Can it be rented out ?
Can it be renovated ?
etc

This goes back to the whole: it's your call thing (or rather the person who holds the LPA/deputyship). If you have a deferred payment agreement, it makes sense that the property should be lived in, either by a family member or by a tenant, as you need to maintain the property and keep it insured etc and this is much easier when someone is living in it. As to renovations: you would need to keep careful records. Some people use their own funds for this, with the understanding that they will be repaid at the time the property is sold, others use some of the person in care's funds. It can be problematic though and generally I would say that if the property needs substantial renovations you might be better off simply selling it as is.

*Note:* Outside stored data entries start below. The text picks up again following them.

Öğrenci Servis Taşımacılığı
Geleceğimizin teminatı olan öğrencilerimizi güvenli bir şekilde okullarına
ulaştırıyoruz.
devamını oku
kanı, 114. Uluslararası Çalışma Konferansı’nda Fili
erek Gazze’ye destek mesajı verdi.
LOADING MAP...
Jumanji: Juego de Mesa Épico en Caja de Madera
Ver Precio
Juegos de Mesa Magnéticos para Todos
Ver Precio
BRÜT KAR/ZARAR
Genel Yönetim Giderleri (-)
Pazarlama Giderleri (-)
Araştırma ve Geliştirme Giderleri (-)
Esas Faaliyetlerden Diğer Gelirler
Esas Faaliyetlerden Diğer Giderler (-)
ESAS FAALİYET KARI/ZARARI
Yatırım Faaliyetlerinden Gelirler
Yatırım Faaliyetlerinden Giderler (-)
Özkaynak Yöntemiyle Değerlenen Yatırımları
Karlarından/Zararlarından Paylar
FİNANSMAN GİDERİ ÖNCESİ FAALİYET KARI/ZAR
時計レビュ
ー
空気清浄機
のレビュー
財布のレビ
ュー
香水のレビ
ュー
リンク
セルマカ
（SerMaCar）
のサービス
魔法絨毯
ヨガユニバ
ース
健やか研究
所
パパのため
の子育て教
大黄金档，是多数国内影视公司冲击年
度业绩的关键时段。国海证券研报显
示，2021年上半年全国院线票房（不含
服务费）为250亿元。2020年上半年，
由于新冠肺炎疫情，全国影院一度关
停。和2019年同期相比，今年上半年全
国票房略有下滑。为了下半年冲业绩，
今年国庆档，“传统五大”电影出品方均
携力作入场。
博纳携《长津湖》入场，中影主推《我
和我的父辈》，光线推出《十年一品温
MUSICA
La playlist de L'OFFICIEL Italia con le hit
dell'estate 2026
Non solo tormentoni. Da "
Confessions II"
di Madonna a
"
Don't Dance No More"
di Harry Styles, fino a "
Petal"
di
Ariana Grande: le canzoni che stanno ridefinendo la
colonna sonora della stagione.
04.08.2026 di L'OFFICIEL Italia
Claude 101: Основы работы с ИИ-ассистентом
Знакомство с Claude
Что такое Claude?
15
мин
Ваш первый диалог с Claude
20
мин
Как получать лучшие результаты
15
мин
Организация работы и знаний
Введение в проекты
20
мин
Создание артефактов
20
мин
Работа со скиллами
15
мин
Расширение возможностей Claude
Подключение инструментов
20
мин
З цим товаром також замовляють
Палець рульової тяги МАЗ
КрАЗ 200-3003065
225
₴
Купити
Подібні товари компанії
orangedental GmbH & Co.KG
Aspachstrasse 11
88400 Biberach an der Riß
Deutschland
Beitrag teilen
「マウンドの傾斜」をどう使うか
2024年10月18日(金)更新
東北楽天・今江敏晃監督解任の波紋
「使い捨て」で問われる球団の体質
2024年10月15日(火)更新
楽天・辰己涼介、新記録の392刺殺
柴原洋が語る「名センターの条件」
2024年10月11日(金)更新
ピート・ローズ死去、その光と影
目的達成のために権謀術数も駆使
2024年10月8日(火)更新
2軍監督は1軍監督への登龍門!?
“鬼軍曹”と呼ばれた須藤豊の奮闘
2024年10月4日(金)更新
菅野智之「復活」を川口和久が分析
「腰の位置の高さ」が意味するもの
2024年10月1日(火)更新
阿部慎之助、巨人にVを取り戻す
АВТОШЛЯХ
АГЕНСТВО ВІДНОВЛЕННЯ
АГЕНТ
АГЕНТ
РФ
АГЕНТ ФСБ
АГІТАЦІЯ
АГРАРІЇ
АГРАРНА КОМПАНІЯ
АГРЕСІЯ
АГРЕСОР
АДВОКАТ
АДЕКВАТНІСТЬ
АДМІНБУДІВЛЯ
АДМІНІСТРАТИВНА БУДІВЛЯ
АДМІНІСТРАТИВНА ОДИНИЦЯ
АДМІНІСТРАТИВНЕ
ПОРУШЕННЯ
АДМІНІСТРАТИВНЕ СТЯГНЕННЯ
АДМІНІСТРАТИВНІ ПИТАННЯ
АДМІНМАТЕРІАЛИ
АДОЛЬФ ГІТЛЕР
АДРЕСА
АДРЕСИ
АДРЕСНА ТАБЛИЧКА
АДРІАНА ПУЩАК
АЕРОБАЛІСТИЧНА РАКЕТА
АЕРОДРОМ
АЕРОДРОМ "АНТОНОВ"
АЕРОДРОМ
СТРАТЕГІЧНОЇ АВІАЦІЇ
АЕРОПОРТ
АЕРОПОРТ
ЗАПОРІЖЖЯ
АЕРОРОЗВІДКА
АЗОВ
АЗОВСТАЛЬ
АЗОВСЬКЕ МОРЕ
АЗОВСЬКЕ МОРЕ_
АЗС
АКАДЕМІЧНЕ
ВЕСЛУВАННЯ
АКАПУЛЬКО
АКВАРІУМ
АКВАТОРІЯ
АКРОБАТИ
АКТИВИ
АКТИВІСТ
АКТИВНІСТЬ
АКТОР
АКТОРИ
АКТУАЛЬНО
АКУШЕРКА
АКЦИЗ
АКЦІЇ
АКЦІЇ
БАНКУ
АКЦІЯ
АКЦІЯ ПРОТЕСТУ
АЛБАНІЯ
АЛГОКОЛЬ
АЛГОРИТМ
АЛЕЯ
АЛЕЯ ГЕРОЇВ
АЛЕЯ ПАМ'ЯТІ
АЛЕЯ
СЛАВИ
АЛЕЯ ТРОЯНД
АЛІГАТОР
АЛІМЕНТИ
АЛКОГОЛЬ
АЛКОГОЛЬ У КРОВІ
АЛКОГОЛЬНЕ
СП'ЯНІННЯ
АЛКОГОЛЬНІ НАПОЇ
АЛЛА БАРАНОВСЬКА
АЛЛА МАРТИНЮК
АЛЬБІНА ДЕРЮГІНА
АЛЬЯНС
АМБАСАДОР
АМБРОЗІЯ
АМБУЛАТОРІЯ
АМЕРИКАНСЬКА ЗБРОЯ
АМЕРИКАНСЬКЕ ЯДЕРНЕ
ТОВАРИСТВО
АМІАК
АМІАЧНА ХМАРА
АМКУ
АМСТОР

This page talks about deferred payment agreements and other matters related to paying for care https://www.gov.uk/government/publi...hats-changing/care-and-support-whats-changing

Also read this https://www.alzheimers.org.uk/site/scripts/documents_info.php?documentID=2710

Edit : nitram got there first :)
 

canary

Registered User
Feb 25, 2014
25,048
0
South coast
"If the care home would accept a deferred payment..."

It's not up to the care home it's up to the LA.

It's a loan from the LA which is repaid, usually with interest, when the house is sold.
If the person in the home does not have capacity the loan agreement has to be signed by an attorney or court deputy.

My mistake. I asked about deferred payment when mum first went into her care home and got the impression that it was done through the care home.
 

nitram

Registered User
Apr 6, 2011
30,227
0
Bury
Edit : nitram got there first

But you took time to compress the whole lot into a nutshell!